SUMMARY ORDER
Movant, Jewish People for the Betterment of Westhampton Beach, (a.k.a. Jewish People Opposed to the Eruv, hereinafter “JPOE”) appeals from an order denying its motion to intervene in two separate suits in the United States District Court for the Eastern District of New York.
*52The East End Eruv Association (“EEEA”) seeks to build an “eruv,” a symbolic Jewish enclosure, in several Long Island communities. To this end, EEEA contracted with Verizon New York, Inc., the local phone company, and Long Island Power Authority (“LIPA”), the local power company, for the right to use their utility poles and public rights of way in the erection of the eruv. Several municipalities in which the eruv is to be located then threatened action against Verizon and LIPA pursuant to various local ordinances.

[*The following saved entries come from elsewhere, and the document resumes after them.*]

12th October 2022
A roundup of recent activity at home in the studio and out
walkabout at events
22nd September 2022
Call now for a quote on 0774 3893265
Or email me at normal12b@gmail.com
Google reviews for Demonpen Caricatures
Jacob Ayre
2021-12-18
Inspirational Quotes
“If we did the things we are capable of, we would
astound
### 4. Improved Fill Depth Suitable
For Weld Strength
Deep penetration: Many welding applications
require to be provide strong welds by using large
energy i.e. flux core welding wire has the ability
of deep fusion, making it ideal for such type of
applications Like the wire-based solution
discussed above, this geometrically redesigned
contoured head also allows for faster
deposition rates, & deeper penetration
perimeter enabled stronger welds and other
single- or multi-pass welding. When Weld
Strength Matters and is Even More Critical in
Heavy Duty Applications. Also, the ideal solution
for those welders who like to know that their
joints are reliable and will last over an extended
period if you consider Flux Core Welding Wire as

Subsequently, EEEA sued the municipalities alleging, inter alia, that their attempt to block the eruv violated the Free Exercise Clause. Verizon and LIPA also sued the municipalities seeking a declaratory judgment resolving their conflicting obligations to the municipalities and EEEA. The municipalities answered, and have argued that the enforcement of their ordinances does not violate EEEA’s Free Exercise rights, but that the eruv’s presence on public rights of way would violate the Establishment Clause. JPOE has now moved to intervene as a defendant in both actions, seeking to assert the same Establishment Clause argument. Following briefing and a short oral hearing, the district court denied JPOE’s motion from the bench and confirmed its ruling in a docket entry. JPOE now appeals this order.

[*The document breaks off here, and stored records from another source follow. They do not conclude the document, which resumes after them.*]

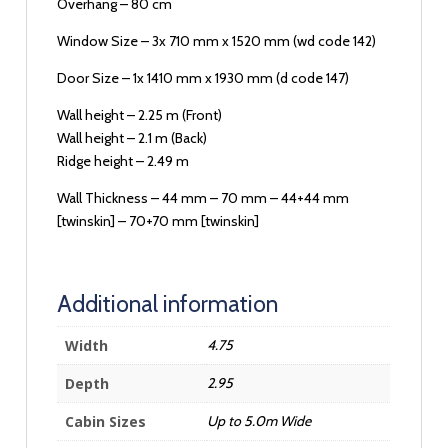
Overhang – 80 cm
Window Size – 3x 710 mm x 1520 mm (wd code 142)
Door Size – 1x 1410 mm x 1930 mm (d code 147)
Wall height – 2.25 m (Front)
Wall height – 2.1 m (Back)
Ridge height – 2.49 m
Wall Thickness – 44 mm – 70 mm – 44+44 mm
[twinskin] – 70+70 mm [twinskin]
Additional information
Width
4.75
Depth
2.95
Cabin Sizes
Up to 5.0m Wide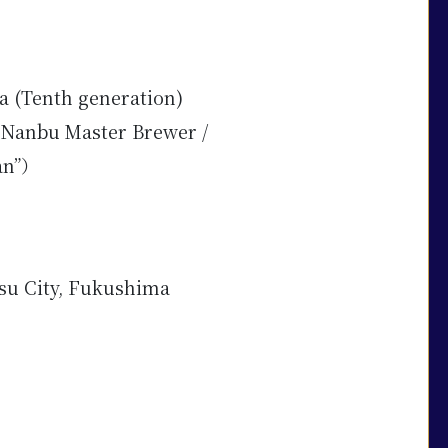
a (Tenth generation)
Nanbu Master Brewer /
an”）
su City, Fukushima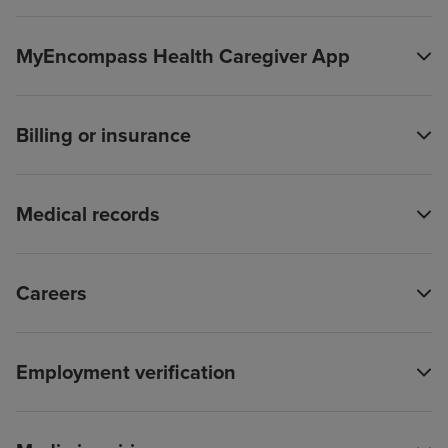
MyEncompass Health Caregiver App
Billing or insurance
Medical records
Careers
Employment verification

The record makes clear several reasons for the district court’s ruling. We are free to affirm based on any of these. See Beal v. Stern, 184 F.3d 117, 122 (2d Cir.1999). Among these justifications for the denial of JPOE’s motion is that JPOE and the municipal defendants make the same arguments and have the same objective. “Where there is an identity of interest, as here, [between a current party to the litigation and the intervenor] the [intervenor] must rebut the presumption of adequate representation by the party already in the action.” Butler, Fitzgerald & Potter v. Sequa Corp., 250 F.3d 171, 179-80 (2d Cir.2001). Since JPOE has failed to show why the municipal defendants do not adequately represent any interest it may have in the case, we affirm.
For the reasons stated above, the order of the district court is AFFIRMED with costs to all appellees.